---------- ページ抜粋 ----------
「狙い通り」だった華麗な先制ゴール
「その前のシーンで下を狙って松本選手に防がれていたので、それもあって上を狙いました」
先制点が生み出されるまでの崩しも完璧だった。右サイドでスローインを預けられた家長が、ペナルティーエリア内の中央から右角へ、ゆっくりとポジションを移していったFWバフェティンビ・ゴミスへ縦パスを入れる。その瞬間にゴール前にいた川崎Fの選手たちが同じビジョンを共有した。
「バフェ(ゴミス)に入った後の落としのクオリティーがすごく高いので、そこで多くの選択肢を作る、という点を全員が意識した。そのなかで、僕も前向きでバフェをサポートできた」
こう振り返った脇坂は家長の縦パスに合わせて、右タッチライン付近からペナルティーエリアの右角あたりへポジションを移していく。次の瞬間、ゴミスが選択したのは脇坂へのワンタッチでのヒールパス。以心伝心でボールを受けると、一気にスピードをあげて柏ゴール前へ迫っていく。脇坂が続ける。
---------- 分析用資料 ----------
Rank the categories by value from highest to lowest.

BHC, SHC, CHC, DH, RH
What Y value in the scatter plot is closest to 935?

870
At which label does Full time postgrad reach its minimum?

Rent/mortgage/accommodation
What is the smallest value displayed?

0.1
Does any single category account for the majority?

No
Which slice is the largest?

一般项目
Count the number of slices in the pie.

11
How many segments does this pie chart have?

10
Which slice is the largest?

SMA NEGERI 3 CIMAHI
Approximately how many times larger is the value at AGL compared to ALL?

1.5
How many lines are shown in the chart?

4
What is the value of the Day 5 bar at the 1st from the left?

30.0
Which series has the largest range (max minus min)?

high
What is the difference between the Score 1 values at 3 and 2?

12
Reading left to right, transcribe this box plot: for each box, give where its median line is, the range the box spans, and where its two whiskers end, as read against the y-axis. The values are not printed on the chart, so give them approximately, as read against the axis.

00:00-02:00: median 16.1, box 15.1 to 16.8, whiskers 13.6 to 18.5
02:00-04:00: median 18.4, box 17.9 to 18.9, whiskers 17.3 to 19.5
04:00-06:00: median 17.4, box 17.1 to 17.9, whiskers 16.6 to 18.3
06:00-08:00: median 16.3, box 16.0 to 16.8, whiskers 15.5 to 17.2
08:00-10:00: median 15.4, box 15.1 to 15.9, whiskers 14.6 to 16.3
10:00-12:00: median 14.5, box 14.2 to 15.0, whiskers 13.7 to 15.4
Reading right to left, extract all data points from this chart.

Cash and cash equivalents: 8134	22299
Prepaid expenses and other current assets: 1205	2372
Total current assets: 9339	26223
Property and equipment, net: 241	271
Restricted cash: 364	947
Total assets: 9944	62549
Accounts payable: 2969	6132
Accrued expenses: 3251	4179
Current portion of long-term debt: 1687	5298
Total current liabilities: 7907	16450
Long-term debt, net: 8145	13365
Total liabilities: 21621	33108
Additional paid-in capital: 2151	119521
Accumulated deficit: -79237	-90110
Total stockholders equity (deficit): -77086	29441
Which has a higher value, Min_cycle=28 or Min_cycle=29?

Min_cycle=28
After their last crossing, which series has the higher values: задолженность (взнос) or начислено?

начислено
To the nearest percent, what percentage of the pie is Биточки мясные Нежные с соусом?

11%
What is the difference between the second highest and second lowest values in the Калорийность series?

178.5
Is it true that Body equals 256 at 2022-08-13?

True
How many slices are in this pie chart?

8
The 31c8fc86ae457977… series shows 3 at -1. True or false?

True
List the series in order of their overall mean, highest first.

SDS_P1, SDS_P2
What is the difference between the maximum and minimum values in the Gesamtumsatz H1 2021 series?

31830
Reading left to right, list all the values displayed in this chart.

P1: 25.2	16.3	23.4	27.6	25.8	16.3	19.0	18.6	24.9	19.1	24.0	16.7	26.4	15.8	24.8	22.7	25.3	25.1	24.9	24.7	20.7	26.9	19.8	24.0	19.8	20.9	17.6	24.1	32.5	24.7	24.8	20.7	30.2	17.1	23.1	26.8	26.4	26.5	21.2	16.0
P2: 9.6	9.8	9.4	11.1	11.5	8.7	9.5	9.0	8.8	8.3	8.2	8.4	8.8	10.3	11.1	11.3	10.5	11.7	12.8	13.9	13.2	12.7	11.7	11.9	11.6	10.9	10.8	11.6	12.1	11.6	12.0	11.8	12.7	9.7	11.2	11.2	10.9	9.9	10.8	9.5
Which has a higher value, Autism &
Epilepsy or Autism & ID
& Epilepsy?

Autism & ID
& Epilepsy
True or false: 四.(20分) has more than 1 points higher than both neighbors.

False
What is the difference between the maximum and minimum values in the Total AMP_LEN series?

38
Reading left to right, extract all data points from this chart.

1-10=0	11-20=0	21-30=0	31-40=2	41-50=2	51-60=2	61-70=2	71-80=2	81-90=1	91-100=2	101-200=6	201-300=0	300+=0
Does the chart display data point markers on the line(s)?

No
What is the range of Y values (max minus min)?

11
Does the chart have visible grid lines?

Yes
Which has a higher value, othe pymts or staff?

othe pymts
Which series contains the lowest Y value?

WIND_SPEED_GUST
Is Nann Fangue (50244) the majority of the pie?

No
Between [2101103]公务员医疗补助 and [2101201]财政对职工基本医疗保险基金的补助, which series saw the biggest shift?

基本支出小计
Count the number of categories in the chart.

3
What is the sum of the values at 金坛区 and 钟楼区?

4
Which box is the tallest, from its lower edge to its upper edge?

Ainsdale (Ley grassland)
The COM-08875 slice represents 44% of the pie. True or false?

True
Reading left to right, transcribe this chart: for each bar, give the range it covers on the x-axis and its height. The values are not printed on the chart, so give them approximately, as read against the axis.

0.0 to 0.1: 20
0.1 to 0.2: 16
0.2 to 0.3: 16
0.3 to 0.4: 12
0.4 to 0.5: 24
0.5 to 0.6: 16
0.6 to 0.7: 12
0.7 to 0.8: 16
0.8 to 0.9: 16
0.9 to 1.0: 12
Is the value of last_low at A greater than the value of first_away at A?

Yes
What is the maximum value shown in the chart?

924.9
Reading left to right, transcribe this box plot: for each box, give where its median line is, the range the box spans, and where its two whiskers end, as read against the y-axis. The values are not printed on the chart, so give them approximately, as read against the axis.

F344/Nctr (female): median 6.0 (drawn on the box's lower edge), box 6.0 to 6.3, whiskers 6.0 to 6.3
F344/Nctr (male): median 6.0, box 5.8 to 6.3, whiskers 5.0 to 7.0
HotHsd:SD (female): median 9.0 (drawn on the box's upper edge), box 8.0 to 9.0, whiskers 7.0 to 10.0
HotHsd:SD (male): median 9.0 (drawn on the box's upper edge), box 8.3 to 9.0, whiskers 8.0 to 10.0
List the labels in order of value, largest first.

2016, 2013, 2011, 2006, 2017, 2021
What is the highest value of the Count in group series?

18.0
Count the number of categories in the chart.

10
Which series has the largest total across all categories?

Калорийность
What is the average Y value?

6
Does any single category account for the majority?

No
----------
課題一覧 –
[1] 先制ゴールの記事のうち、「先制点が生み出されるまでの崩」から「へ迫っていく。脇坂が続ける。」までを、その語句も含めて正確に書き写してください。
[2] 先制ゴールの記事の最後の文に続けて、その後の部分を書き進めてください。

課題の解答 –
[1]
先制点が生み出されるまでの崩しも完璧だった。右サイドでスローインを預けられた家長が、ペナルティーエリア内の中央から右角へ、ゆっくりとポジションを移していったFWバフェティンビ・ゴミスへ縦パスを入れる。その瞬間にゴール前にいた川崎Fの選手たちが同じビジョンを共有した。
「バフェ(ゴミス)に入った後の落としのクオリティーがすごく高いので、そこで多くの選択肢を作る、という点を全員が意識した。そのなかで、僕も前向きでバフェをサポートできた」
こう振り返った脇坂は家長の縦パスに合わせて、右タッチライン付近からペナルティーエリアの右角あたりへポジションを移していく。次の瞬間、ゴミスが選択したのは脇坂へのワンタッチでのヒールパス。以心伝心でボールを受けると、一気にスピードをあげて柏ゴール前へ迫っていく。脇坂が続ける。

[2]
「その後の(遠野)大弥とのワンツーも狙い通りでした」
パスを預けられたMF遠野大弥は柏ゴールに背を向けた体勢から、右足をボールに軽くヒットさせるワンタッチのリターンを選択する。虚を突かれるプレーの連続に、柏の選手はまったく反応できない。そのままゴール前へ抜け出した脇坂は、松本が反応できないシュートを右足でねじ込んだ。
5試合ぶりに決めた今シーズン4ゴール目で、FW山田新と並んでチームトップに躍り出た。ここまでリーグ戦で全16試合に出場している6人のうちの1人で、かつチーム最長のプレー時間1327分をマークしている脇坂の言葉は、インサイドハーフからキャプテンのそれへと変化していく。